Boulton’s eyes narrowed. ‘What business is that of yours?’
The Hellaquin opened his mouth to reply but the Knight beat him to it.
‘Just answer the damned question so we can get on with our business,’ the Knight demanded. He could have been talking to a stable boy. The Hellaquin let out a sigh as Boulton turned on the Knight, his face like thunder.
‘Get out of my house before I have you beaten out of it!’ Boulton demanded, barely able to talk through his anger. The Hellaquin could see his point. It didn’t matter what your ‘station’ was in society, you didn’t speak to a man that way in his own house.
The Knight looked equally furious at being threatened. The Hellaquin saw the other man’s hand creeping towards a blade, or maybe a pistol. The archer grabbed the Knight’s arm. The Knight looked about ready to kill both of them.
‘Decide what’s important here,’ the Hellaquin hissed, ‘or walk away.’ He watched the Knight control his temper with some difficulty.
‘Take your hand off me,’ the Knight said quietly, dangerously. The Hellaquin let go of him. ‘I’ll leave you to converse peasant to peasant.’ The Knight stood and strode out of the room. Boulton, his face a mask of fury, watched him go. If he heard the Knight’s parting comment, he said nothing.
‘Quickly tell me why you are here,’ Boulton said, turning on the Hellaquin when he heard the front door close.
‘Silas Scab has killed nine people that we know of. He is a lunatic and we believe he will kill again.’
‘Why should I believe you?’ Boulton demanded. ‘Where is your proof?’

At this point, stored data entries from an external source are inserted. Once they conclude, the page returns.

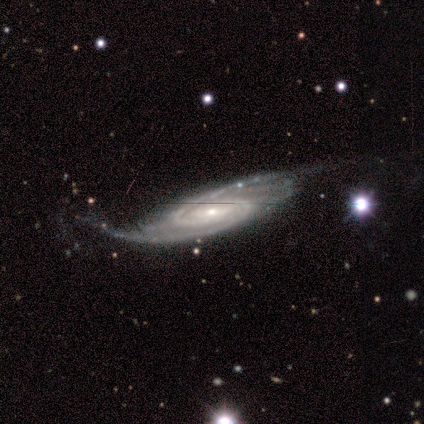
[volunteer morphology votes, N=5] smooth-or-featured: featured or disk: 80% | star or artifact: 20% | smooth: 0%
  disk-edge-on: no: 100% | yes: 0%
    bar: no: 75% | strong: 25% | weak: 0%
    has-spiral-arms: yes: 100% | no: 0%
      spiral-winding: tight: 75% | medium: 25% | loose: 0%
      spiral-arm-count: 2: 75% | more than 4: 25% | 1: 0% | 3: 0% | 4: 0% | can't tell: 0%
    bulge-size: small: 100% | dominant: 0% | large: 0% | moderate: 0% | none: 0%
  merging: none: 50% (tied) | minor disturbance: 50% (tied) | major disturbance: 0% | merger: 0%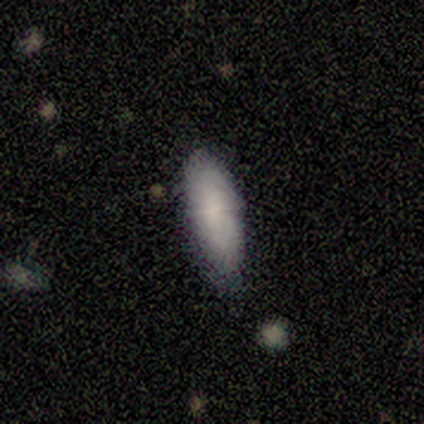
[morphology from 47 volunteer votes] This appears to be a smooth galaxy with no disk features (87%) that is in between round and cigar-shaped (83%). Merging: none (66%).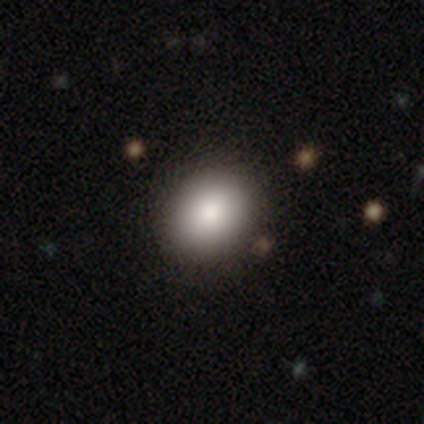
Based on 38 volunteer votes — This is clearly a smooth galaxy (89%). How rounded: possibly in between (53%). Merging: possibly none (57%).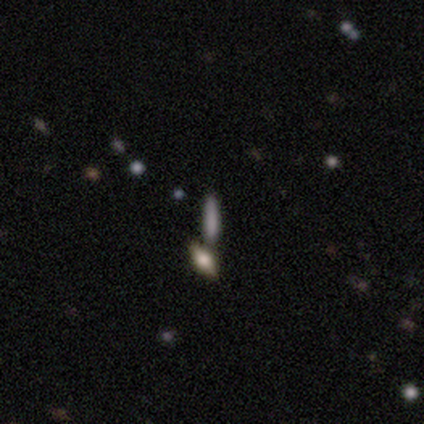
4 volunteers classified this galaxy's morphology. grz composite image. It shows a smooth galaxy with no disk features (75%) that is cigar-shaped (100%). Merging: none (75%).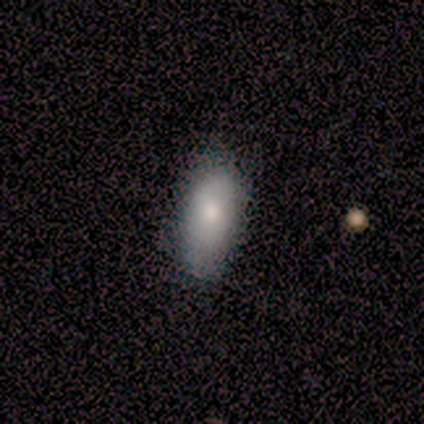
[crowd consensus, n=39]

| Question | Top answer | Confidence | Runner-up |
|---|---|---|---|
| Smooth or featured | smooth | 85% | star or artifact (10%) |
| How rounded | in between | 94% | cigar-shaped (6%) |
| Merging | none | 74% | minor disturbance (23%) |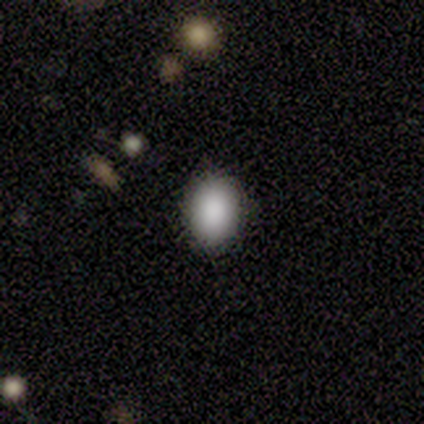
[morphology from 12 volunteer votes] Smooth or featured? 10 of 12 (83%) said smooth. How rounded? 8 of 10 (80%) said in between. Merging? 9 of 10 (90%) said none.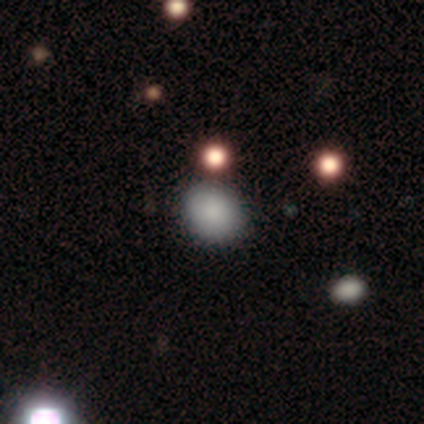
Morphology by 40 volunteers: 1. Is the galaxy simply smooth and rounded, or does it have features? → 85% smooth, 10% star or artifact, 5% featured or disk.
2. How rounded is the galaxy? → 59% round, 41% in between, 0% cigar-shaped.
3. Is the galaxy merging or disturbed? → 86% none, 8% minor disturbance, 3% major disturbance, 3% merger.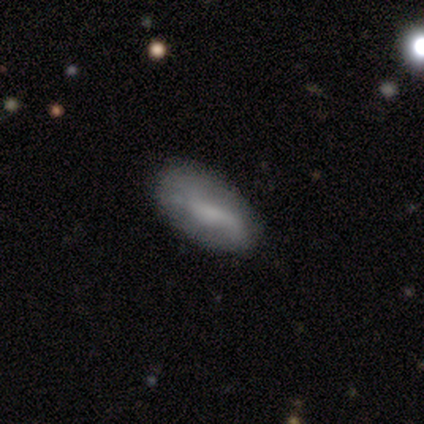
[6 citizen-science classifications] This appears to be a smooth galaxy with no disk features (67%) that is in between round and cigar-shaped (100%). Merging: none (50%).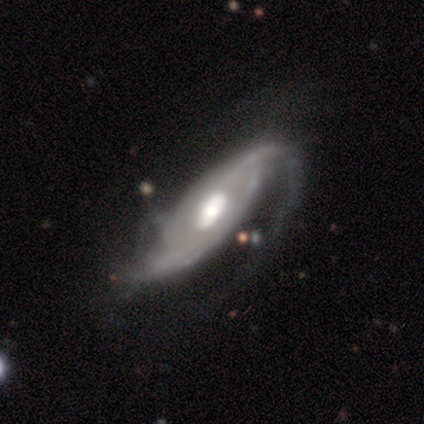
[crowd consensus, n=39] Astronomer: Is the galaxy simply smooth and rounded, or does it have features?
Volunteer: featured or disk — 90%.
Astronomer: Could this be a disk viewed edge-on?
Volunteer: no — 83%.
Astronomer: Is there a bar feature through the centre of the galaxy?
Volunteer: no — 52% (runner-up: weak, 28%).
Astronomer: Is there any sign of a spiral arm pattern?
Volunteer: yes — 97%.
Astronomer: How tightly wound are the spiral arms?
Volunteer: medium — 43% (runner-up: loose, 36%).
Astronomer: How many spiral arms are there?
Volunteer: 2 — 64%.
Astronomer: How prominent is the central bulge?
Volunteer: moderate — 48% (runner-up: large, 41%).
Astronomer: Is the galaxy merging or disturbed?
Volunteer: major disturbance — 44% (runner-up: none, 28%).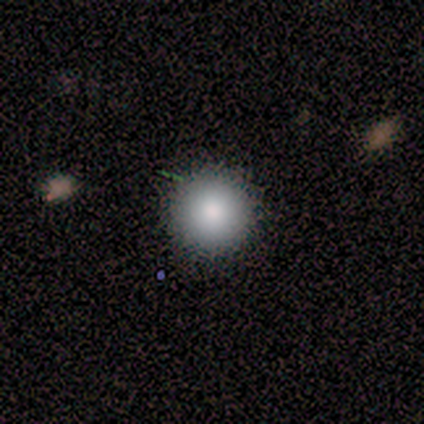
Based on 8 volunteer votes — Overall: smooth (88%). How rounded: round (86%). Merging: none (88%).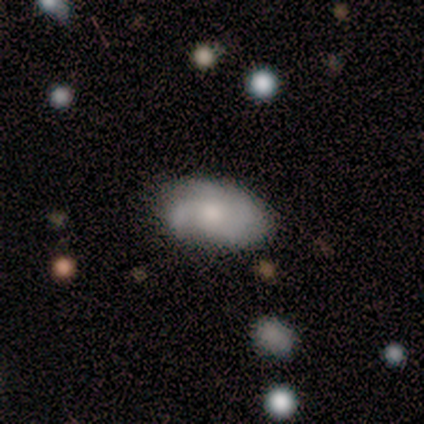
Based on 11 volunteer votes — Q: Smooth or featured?
A: featured or disk (55%); runner-up: smooth (45%)
Q: Edge-on disk?
A: no (83%); runner-up: yes (17%)
Q: Bar?
A: no (100%)
Q: Spiral arms?
A: no (80%); runner-up: yes (20%)
Q: Bulge size?
A: small (80%); runner-up: dominant (20%)
Q: Merging?
A: none (55%); runner-up: minor disturbance (36%)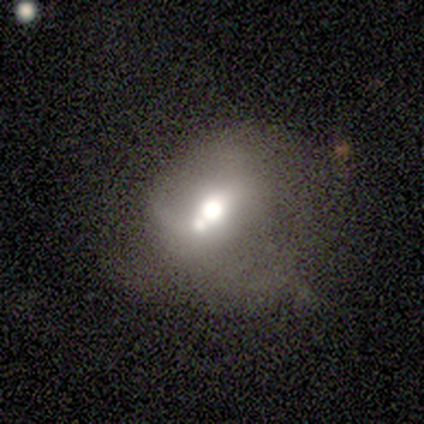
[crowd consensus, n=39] featured or disk 56%, smooth 31%, star or artifact 13%. Down the decision tree: edge-on disk — no (91%); bar — no (75%); spiral arms — no (80%); bulge size — moderate (65%); merging — merger (38%).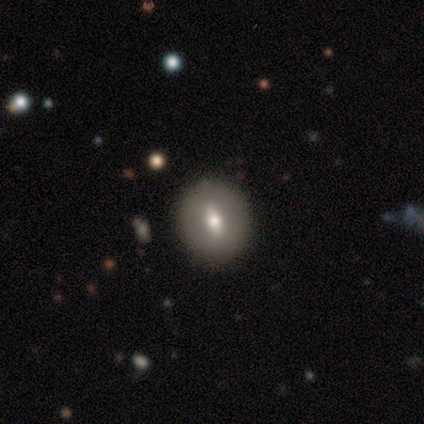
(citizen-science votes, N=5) Morphology: type=smooth (60%); roundness=in between (67%); merging=none (100%).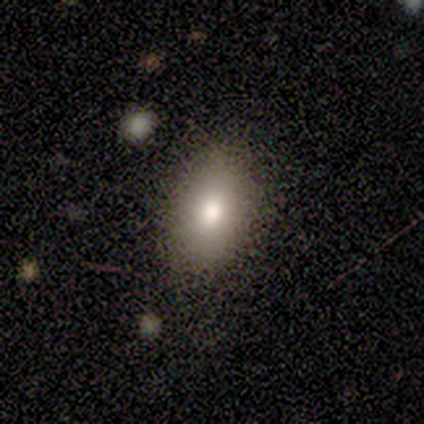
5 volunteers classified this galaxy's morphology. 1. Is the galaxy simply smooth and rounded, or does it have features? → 80% smooth, 20% featured or disk, 0% star or artifact.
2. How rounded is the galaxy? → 75% in between, 25% round, 0% cigar-shaped.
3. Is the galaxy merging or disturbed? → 60% none, 40% minor disturbance, 0% major disturbance, 0% merger.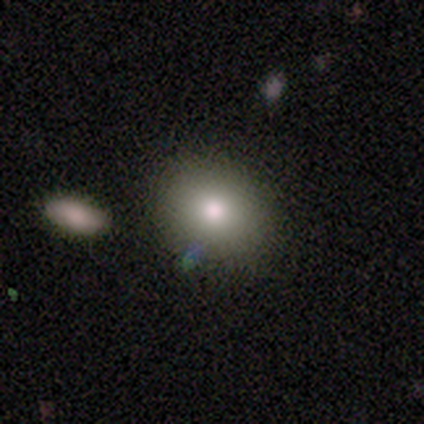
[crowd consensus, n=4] Morphology: type=smooth (75%); roundness=in between (67%); merging=none (100%).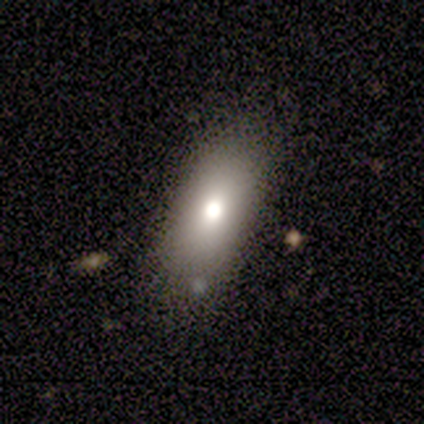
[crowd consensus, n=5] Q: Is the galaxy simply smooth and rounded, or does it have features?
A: smooth — 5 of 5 (100%).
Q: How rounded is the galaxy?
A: in between — 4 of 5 (80%).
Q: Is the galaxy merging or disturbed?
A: none — 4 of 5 (80%).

‘We have witnesses … back in the city—’
‘You are a bad liar, sir!’
The Hellaquin shouldn’t have lied, he knew that. You didn’t get to be as wealthy – and obviously powerful – as Boulton without a degree of shrewdness.
‘He kills families in the most horrible ways, causes as much pain as he can. You have to believe me. He is possessed by devils.’
The Hellaquin read the expression of distaste on Boulton’s face as he said this last, and he knew he’d made another mistake. Boulton might believe in god but he was a man of his age, of science and clanking steam, clockwork and machinery. There was little room in this new world for devils. But then, surprisingly, Boulton’s face softened.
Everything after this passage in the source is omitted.